Seminar | November 6 | 3-4 p.m. | 400 Cory Hall
Yuejie Chi, CMU
There is an increasing need to perform large-scale machine learning and optimization over distributed networks, e.g. in the context of multi-agent learning and federated optimization. It is well recognized that, a careful balance of local computation and global communication is necessary in the distributed setting for empirical risk minimization. In this talk, we first consider a natural framework of distributing popular stochastic variance reduced methods in the master-slave setting, and establish its convergence guarantees under simple and intuitive assumptions that capture the effect of local data heterogeneity. Local regularization will be introduced to ensure convergence when data are highly unbalanced.

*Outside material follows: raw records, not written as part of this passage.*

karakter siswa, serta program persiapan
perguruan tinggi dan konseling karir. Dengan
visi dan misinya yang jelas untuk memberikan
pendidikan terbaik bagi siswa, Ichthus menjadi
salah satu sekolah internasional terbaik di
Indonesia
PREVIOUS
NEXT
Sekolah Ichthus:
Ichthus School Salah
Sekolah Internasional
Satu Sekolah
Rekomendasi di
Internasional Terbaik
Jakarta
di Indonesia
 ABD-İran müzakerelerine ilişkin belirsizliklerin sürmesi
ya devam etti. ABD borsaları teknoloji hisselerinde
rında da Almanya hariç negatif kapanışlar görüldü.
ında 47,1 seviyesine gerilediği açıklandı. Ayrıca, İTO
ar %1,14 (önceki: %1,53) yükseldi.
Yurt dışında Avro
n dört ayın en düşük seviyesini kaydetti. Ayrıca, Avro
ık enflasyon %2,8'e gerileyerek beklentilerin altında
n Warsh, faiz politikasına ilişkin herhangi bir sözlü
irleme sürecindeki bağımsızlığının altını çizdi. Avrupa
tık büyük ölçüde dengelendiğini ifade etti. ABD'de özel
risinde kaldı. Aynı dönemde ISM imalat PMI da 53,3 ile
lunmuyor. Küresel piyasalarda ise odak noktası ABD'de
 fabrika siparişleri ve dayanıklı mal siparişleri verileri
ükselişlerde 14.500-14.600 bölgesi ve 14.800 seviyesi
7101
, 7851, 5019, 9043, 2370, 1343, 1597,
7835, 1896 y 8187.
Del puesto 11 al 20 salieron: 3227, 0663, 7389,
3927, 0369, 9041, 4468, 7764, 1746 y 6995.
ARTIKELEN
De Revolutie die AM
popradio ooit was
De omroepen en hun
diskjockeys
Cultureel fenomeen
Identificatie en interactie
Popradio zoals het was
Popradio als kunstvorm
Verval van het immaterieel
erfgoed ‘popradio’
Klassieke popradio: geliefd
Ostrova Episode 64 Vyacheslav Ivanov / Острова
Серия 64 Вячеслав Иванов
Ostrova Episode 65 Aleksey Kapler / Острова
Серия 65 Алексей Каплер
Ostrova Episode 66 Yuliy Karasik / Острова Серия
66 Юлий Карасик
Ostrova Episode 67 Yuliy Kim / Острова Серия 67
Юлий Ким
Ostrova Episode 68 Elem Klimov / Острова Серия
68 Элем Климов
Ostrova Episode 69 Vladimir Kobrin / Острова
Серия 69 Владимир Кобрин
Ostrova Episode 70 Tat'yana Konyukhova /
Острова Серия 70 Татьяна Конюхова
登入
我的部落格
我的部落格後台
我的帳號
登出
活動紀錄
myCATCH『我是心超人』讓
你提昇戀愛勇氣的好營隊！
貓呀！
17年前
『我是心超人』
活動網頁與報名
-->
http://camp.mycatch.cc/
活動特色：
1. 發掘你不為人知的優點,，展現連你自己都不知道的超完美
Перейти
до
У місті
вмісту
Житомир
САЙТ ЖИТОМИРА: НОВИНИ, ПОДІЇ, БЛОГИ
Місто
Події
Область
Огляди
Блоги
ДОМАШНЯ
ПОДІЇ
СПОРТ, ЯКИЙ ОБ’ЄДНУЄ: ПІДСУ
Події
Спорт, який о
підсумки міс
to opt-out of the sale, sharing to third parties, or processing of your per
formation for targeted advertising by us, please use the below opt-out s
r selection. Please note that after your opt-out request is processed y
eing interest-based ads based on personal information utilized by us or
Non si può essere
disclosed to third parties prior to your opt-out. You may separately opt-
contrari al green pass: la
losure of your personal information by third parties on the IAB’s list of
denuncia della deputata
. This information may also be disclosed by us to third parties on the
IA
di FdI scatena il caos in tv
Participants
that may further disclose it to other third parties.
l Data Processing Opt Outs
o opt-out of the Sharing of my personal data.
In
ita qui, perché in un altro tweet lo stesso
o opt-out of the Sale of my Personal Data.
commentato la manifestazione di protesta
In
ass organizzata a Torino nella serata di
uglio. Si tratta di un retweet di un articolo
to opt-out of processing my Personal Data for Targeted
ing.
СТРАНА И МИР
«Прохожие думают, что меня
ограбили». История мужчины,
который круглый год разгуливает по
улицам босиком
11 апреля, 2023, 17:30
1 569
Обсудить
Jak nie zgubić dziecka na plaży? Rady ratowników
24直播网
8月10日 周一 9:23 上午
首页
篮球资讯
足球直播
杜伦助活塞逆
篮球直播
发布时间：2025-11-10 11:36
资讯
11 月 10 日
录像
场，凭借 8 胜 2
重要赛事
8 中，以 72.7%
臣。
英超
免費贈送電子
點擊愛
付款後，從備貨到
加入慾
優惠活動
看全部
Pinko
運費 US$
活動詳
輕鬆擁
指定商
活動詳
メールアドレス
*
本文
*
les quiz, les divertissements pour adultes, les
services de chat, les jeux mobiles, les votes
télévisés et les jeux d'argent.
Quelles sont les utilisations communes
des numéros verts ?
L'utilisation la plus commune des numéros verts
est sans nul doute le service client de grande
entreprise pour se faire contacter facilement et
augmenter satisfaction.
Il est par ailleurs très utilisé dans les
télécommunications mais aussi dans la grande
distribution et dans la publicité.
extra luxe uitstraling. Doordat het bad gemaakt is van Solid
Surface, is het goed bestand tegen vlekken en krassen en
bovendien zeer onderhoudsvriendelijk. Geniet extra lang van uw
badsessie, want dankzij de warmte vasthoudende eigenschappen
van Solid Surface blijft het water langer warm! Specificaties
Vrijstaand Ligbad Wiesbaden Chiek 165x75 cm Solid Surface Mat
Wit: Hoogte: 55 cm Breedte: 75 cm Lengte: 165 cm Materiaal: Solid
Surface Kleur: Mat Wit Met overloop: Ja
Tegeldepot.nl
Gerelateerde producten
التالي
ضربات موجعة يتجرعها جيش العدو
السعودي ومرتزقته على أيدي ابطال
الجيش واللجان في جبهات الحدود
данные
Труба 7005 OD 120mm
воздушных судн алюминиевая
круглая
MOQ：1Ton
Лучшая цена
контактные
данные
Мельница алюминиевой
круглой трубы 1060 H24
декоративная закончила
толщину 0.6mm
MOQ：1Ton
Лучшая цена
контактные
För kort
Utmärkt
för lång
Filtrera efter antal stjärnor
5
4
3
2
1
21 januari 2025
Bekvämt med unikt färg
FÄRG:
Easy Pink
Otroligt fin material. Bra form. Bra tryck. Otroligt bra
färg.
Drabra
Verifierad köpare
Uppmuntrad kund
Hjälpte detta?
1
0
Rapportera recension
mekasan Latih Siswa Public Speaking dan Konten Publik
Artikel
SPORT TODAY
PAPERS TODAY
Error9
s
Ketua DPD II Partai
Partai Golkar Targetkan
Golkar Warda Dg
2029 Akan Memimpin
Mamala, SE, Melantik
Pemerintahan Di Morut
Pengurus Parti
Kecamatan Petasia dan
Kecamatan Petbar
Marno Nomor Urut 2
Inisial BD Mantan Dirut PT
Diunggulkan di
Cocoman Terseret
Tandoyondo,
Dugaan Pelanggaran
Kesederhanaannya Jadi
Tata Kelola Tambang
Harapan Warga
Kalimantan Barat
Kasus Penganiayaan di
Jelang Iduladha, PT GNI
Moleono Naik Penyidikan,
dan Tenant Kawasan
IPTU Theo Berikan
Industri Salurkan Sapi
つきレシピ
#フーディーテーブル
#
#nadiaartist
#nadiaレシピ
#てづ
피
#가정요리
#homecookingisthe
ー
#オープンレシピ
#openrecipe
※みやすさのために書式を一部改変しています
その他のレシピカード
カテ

Next, we move to the decentralized network setting, where each agent only aggregates information from its neighbors over a network topology. We first develop a communication-efficient approximate Newton-type algorithm, which is obtained by adjusting the global gradient estimate via a tracking term for the popular DANE algorithm (Shamir et. al., 2014). The same idea can be applied in a systematic manner, to obtain decentralized versions of other master/slave distributed algorithms, such as those employing variance reductions. Theoretical convergence guarantees and numerical evidence are provided to demonstrate the appealing performance of our algorithms over competitive baselines, in terms of both communication and computation efficiency.